For the concept of the grade of an arbitrary module with respect to a finitely generated ideal see the section 9.1 (entitled as "Grade and acyclicity") of the book entitled as "Cohen-Macaulay Rings" written by Herzog and Bruns. In particular, see the Proposition 9.1.2. When $R$ is Noetherian the local cohomology is just the direct limit of Koszul homologoies (See, Theorem 5.2.9. of the book "Local Cohomology" written by Sharp and Brodmann). So, Definitely, their definition, directly, yields $$\text{inf}\{i;\text{H}^i_I(M)\neq 0\}\ge \text{grade}(I,M).$$ Then a standard inductive argument on the grade shows that the equality holds, i.e., $$\text{inf}\{i;\text{H}^i_I(M)\neq 0\}=\text{grade}(I,M).$$
If $M$ has zero dimension then the support of $M$ is a subset of the set of maximal ideals of of $R$. Let, $\mathfrak{m}\in \text{Supp}(M/IM)$. Then, $\mathfrak{m}\in \text{Supp}(M).$ Hence there exists $x\in M$ such that $0:_Rx\subseteq \mathfrak{m}$. Set, $N=Rx$. Then since $\text{Supp}(Rx)\subseteq \text{Supp}(M)$ so we have $\dim(Rx)=0$. Furthermore, $\mathfrak{m}R_\mathfrak{m}\in \text{Ass}_{R_\mathfrak{m}}(R_{\mathfrak{m}}x/1)$ so $\mathfrak{m}\in \text{Ass}(Rx)$. This shows that $\Gamma_I(M)\neq 0$.
$ \ \ \ $For the inequality of $\text{ht}_M(I)$: Claim: $\text{grade}(I,M)\le\text{ht}_M(I)$:
If $\text{ht}_M(I)=\infty$ then we are done.
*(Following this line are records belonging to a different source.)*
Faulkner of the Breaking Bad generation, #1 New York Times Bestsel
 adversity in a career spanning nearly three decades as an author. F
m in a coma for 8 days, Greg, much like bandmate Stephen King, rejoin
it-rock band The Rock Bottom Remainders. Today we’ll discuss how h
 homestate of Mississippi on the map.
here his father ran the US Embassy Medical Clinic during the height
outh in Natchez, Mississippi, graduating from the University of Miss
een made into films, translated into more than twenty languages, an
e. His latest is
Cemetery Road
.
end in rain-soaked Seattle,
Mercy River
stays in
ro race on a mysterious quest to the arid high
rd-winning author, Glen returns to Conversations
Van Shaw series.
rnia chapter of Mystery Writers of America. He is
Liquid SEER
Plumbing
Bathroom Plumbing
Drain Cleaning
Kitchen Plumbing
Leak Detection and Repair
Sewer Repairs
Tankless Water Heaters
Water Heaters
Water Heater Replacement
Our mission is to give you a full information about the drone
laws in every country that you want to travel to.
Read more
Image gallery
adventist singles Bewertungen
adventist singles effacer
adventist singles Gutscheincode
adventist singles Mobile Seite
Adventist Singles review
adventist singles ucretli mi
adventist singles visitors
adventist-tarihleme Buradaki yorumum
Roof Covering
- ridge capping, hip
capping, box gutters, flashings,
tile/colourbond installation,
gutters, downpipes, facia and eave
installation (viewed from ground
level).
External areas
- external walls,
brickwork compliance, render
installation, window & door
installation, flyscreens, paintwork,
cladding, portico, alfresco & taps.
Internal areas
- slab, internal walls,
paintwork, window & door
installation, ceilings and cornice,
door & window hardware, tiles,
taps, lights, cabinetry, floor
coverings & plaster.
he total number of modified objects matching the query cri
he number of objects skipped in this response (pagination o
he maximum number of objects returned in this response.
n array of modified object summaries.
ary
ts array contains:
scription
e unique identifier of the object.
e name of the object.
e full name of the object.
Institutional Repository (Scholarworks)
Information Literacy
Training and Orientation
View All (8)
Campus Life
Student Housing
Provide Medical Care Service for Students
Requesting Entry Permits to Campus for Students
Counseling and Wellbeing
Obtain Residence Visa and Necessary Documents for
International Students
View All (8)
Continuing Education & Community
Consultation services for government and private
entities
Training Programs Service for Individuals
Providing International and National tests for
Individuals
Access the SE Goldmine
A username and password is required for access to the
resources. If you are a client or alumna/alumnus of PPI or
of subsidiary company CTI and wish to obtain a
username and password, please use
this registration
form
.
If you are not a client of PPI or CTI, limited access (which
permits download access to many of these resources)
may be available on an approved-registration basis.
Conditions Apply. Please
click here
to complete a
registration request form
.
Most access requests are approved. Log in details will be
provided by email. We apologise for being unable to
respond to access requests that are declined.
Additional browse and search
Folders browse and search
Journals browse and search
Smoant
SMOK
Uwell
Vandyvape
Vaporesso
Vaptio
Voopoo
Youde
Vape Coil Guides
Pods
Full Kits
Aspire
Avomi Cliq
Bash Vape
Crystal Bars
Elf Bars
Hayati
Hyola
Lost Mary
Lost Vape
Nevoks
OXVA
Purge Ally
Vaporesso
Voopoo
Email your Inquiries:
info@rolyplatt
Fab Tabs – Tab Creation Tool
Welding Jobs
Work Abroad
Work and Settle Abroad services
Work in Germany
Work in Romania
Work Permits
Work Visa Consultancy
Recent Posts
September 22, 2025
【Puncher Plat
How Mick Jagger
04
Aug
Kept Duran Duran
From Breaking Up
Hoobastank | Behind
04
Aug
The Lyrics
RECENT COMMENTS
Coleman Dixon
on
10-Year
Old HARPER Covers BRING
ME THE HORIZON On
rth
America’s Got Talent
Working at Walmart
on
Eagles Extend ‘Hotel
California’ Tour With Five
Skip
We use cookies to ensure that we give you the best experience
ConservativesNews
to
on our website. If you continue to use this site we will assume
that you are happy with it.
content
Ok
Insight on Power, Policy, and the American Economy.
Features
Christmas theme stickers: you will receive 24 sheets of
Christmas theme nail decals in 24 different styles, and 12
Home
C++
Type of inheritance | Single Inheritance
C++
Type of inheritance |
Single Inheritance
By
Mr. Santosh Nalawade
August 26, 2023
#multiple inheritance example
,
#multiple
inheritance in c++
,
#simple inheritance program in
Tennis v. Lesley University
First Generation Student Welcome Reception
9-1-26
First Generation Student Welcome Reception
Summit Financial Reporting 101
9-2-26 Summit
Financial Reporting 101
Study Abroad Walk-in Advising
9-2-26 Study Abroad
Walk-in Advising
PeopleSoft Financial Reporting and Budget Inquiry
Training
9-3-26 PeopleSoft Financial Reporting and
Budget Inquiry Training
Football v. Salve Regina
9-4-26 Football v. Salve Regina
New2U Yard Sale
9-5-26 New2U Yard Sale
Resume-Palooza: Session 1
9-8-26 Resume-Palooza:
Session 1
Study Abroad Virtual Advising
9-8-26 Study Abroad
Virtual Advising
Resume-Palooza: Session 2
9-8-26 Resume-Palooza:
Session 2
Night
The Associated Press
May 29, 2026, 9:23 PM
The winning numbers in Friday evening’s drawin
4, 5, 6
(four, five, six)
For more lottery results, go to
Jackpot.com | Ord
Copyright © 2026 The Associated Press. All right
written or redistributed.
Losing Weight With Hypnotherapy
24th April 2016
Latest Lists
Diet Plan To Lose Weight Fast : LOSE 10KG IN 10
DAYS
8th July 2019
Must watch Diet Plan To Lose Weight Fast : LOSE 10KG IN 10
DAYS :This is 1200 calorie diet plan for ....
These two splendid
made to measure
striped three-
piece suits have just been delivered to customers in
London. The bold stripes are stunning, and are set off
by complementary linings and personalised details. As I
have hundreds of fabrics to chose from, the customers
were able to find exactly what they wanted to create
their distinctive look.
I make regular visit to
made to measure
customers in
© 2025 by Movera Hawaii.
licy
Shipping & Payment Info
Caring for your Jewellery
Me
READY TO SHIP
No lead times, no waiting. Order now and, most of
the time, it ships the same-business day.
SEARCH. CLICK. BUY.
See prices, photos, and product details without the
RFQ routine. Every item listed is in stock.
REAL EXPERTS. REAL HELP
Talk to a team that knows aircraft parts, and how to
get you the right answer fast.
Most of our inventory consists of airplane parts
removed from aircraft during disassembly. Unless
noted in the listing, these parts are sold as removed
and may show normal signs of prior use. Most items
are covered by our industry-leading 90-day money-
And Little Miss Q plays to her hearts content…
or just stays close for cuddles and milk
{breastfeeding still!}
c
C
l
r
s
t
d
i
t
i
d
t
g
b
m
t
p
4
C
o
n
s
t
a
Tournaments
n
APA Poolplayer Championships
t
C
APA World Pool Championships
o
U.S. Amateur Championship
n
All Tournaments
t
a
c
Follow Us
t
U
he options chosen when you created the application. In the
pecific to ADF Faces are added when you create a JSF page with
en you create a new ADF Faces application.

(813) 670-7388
So let $\mathfrak{p}\in\text{Var}(I)\bigcap \text{Supp}_R(M)$ with $h=\text{ht}_M(I)=\text{dim}(M_\mathfrak{p})$. Then it suffices to prove that $\text{grade}(IR_\mathfrak{p},M_\mathfrak{p})\le \text{dim}_{R_\mathfrak{p}}(M_\mathfrak{p})$. So we may assume that $(R,\mathfrak{m})$ is local and then prove that $\text{grade}(I,M)\le \text{dim}(M)$. Assuming the contrary we get $H^i_{I}(M)\neq 0$ for $i=\text{grade}(I,M)\gneq \text{dim}(M)$ (by the above formula). This contradicts with the Grothendieck's vanishing theorem (This theorem, as stated in the Sharp and Brodmann's book, is not restricted to the category of finitely generated modules).